▸ **To do**
Search the data for "down". Return each matching line.

▸ **Material provided**

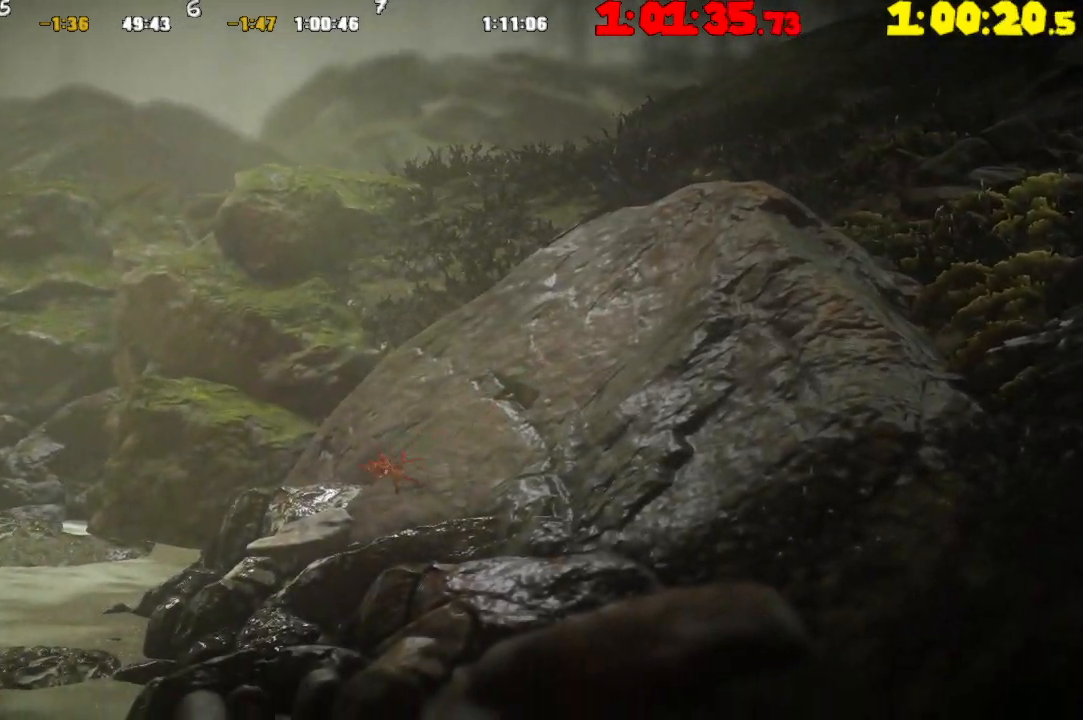
{"buttons": ["CROSS"], "left_stick": "left", "right_stick": "center", "events": [[250, "CROSS", "down"]]}
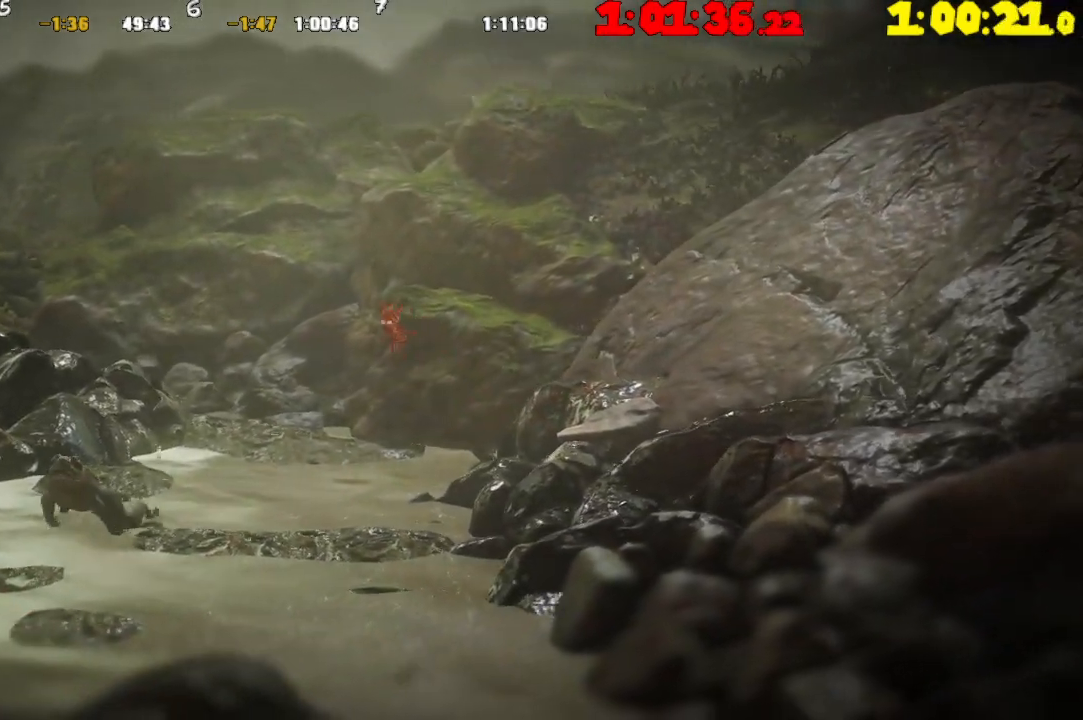
{"buttons": [], "left_stick": "left", "right_stick": "center", "events": [[483, "CROSS", "up"]]}
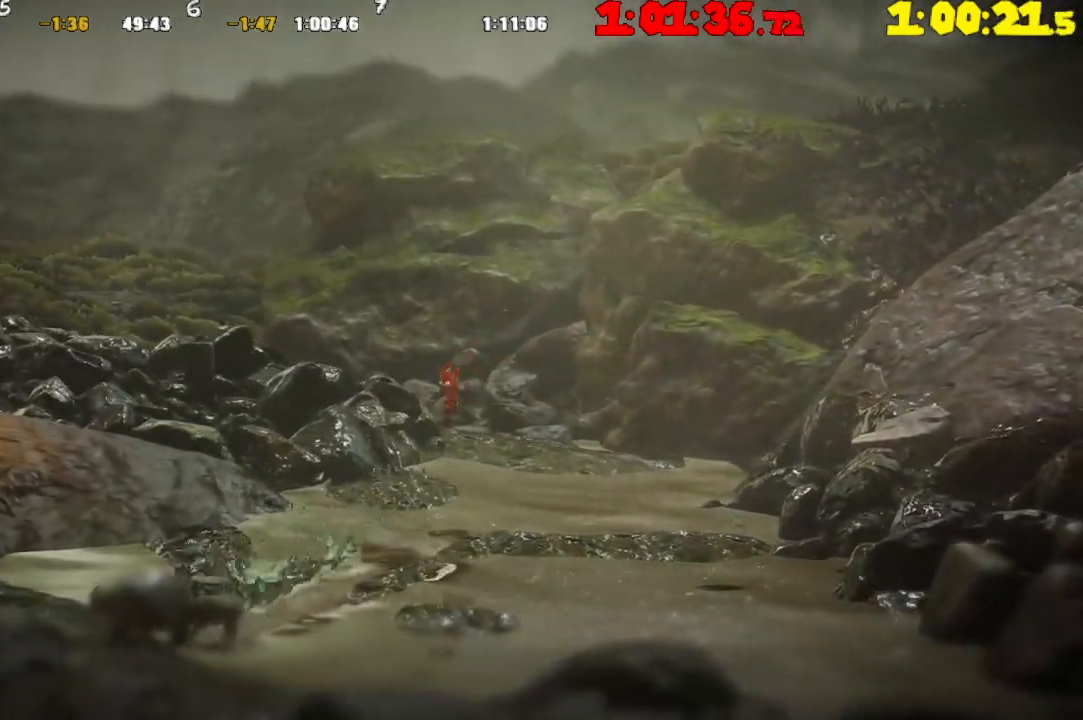
{"buttons": [], "left_stick": "left", "right_stick": "center", "events": [[200, "CROSS", "down"], [450, "CROSS", "up"]]}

▸ **Solution**
{"buttons": ["CROSS"], "left_stick": "left", "right_stick": "center", "events": [[250, "CROSS", "down"]]}
{"buttons": [], "left_stick": "left", "right_stick": "center", "events": [[200, "CROSS", "down"], [450, "CROSS", "up"]]}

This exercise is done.